__EXERCISES TO COMPLETE__:
• a. In the review of Waitress, why does the reviewer liken the show to saccharine? Answer in one to three sentences.
• b. Update the stretch of the review of Waitress from "The plot is" through "it – shattered.", replacing "diner" with "truck stop".
• c. Do these statements agree with the review of Waitress? Answer yes or no for each, quoting the deciding words. (i) The show is playing at the Forrest for six days. (ii) Earl is played by Desi Oakley. (iii) The reviewer finds the songs memorable.

There may be sugar in the pies, but there's saccharine on the stage. Waitress, part of the Broadway Philadelphia series, is making a six-day stopover at the Forrest through Sunday, and, like saccharine, everything about this show seems fake and oversweet and leaves a weird taste in your mouth: the stereotypical trashy country folk, the corny plot line, the forgettable songs, the sentimental lyrics, the preposterous choreography, and the cliched acting, complete with every double-take, eye-roll, and mmm-hmmm they can manage.
The plot is like 2½ hours of Dr. Phil set to music. Jenna (Desi Oakley) is a waitress in some hick town diner, where she is a pie-making genius. The only suspense in the story is whether she will save enough money to get to the city and enter a pie-making contest. But as she is married to vulgar, abusive Earl (Nicky Bailey), who finds her secret stash of money, her dreams are – wait for it – shattered.

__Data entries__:

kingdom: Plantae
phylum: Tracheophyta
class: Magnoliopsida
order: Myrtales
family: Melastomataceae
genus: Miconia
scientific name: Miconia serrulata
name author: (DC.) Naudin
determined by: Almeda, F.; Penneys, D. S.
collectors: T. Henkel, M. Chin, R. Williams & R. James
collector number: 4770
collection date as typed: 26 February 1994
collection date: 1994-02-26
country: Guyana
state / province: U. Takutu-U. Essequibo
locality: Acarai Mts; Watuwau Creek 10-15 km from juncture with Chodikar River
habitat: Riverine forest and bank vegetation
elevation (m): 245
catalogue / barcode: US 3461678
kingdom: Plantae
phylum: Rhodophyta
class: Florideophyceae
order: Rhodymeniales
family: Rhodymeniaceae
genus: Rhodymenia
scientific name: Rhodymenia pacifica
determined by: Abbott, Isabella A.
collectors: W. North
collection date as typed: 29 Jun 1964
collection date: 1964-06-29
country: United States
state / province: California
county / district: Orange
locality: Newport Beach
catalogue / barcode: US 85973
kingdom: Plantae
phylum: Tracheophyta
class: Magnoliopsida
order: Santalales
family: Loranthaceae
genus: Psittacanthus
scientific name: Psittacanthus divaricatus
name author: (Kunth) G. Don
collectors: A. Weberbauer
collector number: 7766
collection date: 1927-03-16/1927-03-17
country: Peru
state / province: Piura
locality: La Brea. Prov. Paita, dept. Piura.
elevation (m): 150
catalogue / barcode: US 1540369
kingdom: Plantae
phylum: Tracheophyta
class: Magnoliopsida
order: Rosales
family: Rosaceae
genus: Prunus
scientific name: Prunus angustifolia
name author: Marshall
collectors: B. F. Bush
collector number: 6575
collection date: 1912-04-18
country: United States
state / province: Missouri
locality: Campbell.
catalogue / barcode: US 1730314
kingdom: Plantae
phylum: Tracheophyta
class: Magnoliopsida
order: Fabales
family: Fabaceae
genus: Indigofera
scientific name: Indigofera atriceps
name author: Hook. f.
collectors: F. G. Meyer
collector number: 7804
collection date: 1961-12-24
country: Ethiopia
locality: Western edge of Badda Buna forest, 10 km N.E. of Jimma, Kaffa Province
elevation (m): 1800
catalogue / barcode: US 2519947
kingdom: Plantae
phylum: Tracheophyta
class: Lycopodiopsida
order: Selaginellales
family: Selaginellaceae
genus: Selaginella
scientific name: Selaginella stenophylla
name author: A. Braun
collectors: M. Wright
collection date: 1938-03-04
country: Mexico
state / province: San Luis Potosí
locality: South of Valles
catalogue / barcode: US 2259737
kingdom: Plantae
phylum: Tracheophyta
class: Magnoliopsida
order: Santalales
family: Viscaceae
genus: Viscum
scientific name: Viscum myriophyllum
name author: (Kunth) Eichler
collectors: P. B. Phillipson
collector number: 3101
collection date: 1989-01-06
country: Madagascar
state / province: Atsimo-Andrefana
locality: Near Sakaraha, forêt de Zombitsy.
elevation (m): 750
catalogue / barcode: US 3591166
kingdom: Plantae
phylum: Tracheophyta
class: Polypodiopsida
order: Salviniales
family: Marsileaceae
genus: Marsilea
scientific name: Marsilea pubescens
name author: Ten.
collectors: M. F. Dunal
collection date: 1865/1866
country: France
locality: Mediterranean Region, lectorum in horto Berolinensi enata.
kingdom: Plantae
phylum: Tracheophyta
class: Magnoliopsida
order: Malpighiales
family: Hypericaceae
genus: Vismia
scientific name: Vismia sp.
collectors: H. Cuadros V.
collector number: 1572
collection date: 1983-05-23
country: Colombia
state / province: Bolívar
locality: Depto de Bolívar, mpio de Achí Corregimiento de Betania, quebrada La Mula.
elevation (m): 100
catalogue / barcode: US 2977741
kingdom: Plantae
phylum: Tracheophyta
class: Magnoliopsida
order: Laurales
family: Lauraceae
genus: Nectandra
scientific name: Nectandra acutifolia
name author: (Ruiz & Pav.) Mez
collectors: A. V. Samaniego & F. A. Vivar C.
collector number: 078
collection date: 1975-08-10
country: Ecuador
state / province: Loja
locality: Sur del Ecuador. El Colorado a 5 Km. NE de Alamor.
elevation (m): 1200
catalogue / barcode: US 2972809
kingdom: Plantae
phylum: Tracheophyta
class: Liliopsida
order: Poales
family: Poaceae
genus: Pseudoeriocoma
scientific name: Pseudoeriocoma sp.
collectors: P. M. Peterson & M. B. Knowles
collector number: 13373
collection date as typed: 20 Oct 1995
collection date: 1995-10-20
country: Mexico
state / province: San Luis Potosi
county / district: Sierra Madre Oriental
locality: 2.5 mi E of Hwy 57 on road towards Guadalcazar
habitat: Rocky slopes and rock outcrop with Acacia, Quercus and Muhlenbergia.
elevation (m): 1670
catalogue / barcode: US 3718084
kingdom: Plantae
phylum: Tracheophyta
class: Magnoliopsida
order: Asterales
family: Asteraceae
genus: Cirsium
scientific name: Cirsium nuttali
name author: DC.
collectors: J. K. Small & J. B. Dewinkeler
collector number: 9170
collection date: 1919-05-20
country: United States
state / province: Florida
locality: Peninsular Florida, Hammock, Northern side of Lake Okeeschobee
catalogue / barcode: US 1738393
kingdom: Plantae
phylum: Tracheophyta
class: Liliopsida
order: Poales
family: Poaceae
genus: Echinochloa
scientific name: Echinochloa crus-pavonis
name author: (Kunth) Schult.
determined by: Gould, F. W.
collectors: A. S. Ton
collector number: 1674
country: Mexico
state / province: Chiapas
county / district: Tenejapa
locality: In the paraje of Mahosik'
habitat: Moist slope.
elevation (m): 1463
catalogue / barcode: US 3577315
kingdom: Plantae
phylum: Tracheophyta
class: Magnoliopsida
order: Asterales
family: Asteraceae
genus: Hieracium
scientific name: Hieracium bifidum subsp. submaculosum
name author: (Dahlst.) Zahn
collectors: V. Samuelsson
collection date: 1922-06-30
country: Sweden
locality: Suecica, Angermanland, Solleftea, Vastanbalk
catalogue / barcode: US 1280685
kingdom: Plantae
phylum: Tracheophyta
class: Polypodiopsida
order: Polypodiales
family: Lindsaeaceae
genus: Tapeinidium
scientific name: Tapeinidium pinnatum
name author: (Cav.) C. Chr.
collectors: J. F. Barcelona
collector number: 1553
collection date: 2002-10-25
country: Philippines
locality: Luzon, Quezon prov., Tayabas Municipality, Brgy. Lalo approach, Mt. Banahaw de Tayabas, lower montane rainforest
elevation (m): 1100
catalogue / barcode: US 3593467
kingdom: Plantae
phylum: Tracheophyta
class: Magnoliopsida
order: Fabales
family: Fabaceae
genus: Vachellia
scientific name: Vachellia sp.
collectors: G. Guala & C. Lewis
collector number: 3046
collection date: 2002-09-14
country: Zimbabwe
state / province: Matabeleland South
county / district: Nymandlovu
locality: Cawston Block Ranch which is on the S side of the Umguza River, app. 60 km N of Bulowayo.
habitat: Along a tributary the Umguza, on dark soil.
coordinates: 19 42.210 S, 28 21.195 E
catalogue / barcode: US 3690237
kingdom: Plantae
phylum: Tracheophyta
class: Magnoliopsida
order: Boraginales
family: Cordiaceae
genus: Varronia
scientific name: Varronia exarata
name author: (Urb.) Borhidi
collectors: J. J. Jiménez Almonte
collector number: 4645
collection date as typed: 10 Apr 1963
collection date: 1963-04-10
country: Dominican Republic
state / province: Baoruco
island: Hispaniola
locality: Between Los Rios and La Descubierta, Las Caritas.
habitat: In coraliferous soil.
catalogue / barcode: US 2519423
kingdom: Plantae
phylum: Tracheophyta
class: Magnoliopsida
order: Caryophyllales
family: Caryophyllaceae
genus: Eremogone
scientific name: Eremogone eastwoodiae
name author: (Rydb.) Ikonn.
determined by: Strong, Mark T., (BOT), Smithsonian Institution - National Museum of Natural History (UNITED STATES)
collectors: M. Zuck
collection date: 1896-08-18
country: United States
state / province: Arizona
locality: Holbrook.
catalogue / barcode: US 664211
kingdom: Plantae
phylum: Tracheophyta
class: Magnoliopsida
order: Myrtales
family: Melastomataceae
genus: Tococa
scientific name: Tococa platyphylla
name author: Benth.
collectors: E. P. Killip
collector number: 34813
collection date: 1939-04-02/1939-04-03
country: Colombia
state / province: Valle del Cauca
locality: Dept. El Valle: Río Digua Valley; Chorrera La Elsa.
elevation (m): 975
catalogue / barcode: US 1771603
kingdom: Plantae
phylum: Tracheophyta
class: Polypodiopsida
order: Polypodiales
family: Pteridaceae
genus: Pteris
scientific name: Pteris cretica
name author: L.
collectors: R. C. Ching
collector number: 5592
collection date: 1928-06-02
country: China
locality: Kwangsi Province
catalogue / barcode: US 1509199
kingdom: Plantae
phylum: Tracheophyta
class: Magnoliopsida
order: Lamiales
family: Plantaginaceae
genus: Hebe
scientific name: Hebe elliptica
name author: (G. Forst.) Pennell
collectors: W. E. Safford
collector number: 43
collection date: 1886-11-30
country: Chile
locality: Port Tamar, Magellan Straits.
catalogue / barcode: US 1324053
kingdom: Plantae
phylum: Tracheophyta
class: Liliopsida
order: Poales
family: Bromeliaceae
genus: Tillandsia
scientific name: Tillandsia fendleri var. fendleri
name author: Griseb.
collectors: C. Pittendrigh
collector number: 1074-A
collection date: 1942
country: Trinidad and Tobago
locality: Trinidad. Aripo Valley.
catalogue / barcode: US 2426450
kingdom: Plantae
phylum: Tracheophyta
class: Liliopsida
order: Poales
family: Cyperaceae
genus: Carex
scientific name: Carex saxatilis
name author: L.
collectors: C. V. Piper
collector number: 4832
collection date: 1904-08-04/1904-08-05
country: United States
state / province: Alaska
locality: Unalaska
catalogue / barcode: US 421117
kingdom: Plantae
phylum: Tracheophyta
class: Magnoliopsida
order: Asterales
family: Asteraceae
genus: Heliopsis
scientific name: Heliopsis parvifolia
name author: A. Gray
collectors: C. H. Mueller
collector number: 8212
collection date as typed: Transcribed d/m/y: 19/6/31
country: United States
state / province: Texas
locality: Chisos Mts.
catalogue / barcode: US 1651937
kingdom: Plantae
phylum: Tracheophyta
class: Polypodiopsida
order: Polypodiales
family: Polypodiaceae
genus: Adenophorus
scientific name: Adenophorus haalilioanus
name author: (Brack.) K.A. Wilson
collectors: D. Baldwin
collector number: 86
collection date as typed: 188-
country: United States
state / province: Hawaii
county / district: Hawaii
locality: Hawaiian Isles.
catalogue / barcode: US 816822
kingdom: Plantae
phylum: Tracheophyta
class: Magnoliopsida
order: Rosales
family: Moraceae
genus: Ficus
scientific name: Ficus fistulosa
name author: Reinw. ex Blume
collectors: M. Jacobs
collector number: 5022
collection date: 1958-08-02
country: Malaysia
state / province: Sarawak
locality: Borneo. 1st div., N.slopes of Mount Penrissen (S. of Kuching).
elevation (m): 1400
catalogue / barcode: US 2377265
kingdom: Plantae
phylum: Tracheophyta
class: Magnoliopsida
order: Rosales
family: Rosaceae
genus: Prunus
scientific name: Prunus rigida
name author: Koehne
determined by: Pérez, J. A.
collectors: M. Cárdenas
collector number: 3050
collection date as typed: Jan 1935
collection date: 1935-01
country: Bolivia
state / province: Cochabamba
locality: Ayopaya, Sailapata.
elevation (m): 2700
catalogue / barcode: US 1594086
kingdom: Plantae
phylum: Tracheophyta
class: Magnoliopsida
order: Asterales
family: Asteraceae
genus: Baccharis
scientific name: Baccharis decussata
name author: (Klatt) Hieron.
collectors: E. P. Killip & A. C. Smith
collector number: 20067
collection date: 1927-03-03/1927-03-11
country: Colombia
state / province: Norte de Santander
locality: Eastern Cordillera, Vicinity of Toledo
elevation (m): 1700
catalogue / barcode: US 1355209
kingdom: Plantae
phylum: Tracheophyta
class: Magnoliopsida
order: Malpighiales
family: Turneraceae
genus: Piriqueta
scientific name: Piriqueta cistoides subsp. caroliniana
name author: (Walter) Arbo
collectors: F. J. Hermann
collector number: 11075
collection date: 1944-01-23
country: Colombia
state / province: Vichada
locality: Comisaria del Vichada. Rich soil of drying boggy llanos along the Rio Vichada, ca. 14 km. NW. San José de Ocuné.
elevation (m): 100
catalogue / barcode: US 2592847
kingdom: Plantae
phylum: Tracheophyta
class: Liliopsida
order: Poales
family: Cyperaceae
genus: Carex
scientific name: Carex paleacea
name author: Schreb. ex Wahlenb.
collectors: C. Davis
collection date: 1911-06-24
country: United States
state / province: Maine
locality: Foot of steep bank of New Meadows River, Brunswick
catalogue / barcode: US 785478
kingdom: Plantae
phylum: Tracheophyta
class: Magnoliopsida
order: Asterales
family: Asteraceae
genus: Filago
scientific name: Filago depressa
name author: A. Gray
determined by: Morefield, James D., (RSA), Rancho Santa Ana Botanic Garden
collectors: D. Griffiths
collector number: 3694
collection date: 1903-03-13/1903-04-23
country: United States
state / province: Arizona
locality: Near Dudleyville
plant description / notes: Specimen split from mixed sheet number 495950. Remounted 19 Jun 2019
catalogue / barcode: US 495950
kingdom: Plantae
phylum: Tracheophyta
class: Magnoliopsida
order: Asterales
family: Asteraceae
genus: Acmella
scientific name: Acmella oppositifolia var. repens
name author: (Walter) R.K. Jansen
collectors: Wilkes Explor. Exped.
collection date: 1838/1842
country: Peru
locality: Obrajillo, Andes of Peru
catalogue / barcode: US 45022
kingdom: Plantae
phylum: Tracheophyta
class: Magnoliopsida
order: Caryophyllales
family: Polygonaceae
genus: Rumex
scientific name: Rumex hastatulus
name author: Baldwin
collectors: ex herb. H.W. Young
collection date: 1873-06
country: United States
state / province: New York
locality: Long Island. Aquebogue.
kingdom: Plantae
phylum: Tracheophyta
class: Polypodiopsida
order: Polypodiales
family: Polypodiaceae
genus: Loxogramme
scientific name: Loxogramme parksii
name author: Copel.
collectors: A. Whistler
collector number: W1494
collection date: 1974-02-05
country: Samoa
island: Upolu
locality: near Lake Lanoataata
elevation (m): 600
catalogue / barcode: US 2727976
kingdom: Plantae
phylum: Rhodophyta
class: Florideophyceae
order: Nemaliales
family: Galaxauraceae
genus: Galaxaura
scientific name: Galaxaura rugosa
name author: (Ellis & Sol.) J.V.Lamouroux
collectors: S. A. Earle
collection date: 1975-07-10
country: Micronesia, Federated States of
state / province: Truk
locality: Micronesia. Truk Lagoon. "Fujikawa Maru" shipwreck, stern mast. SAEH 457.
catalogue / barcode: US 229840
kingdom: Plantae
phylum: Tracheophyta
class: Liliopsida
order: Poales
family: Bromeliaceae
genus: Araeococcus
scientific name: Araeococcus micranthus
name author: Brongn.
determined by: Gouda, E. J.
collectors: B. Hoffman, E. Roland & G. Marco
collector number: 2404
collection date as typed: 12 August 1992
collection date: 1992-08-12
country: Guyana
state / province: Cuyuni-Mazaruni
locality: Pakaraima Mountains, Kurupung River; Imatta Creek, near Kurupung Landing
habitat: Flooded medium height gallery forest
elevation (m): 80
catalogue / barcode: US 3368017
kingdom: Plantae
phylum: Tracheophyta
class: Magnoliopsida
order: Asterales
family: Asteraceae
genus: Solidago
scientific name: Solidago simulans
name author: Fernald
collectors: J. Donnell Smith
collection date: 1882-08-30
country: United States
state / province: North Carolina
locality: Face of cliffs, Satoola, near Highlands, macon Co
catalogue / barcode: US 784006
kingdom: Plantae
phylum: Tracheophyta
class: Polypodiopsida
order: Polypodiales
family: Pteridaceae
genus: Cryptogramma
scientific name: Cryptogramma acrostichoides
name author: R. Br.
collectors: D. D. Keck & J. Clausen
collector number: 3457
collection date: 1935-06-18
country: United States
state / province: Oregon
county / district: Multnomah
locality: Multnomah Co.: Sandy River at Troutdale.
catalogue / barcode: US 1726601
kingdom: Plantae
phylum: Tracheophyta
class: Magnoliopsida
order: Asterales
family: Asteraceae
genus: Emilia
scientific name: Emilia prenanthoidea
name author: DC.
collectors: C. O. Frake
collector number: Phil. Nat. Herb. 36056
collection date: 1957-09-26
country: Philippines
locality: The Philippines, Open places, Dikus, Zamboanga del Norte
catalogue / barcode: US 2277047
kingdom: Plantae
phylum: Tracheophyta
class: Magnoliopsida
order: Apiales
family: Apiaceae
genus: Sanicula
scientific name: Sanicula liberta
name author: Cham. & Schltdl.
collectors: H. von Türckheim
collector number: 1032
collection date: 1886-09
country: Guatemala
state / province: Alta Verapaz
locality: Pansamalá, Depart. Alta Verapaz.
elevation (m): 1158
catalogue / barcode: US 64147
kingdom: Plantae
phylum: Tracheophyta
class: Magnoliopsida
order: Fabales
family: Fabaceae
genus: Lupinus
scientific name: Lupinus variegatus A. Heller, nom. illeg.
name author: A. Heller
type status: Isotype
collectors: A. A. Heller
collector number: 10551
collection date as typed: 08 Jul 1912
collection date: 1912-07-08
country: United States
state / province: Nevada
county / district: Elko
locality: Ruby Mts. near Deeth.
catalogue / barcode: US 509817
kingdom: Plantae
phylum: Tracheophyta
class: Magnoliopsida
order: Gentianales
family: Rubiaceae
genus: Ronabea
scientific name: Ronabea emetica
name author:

__TASK-BY-TASK ANSWERS__:
• a. The reviewer likens the show to saccharine because everything about it seems fake and oversweet and leaves a weird taste in the mouth. The reviewer lists the stereotypical characters, corny plot, forgettable songs, sentimental lyrics, preposterous choreography and cliched acting as examples.

• b.
The plot is like 2½ hours of Dr. Phil set to music. Jenna (Desi Oakley) is a waitress in some hick town truck stop, where she is a pie-making genius. The only suspense in the story is whether she will save enough money to get to the city and enter a pie-making contest. But as she is married to vulgar, abusive Earl (Nicky Bailey), who finds her secret stash of money, her dreams are – wait for it – shattered.

• c. (i) Yes: "is making a six-day stopover at the Forrest through Sunday." (ii) No: "Earl (Nicky Bailey)." (iii) No: "the forgettable songs."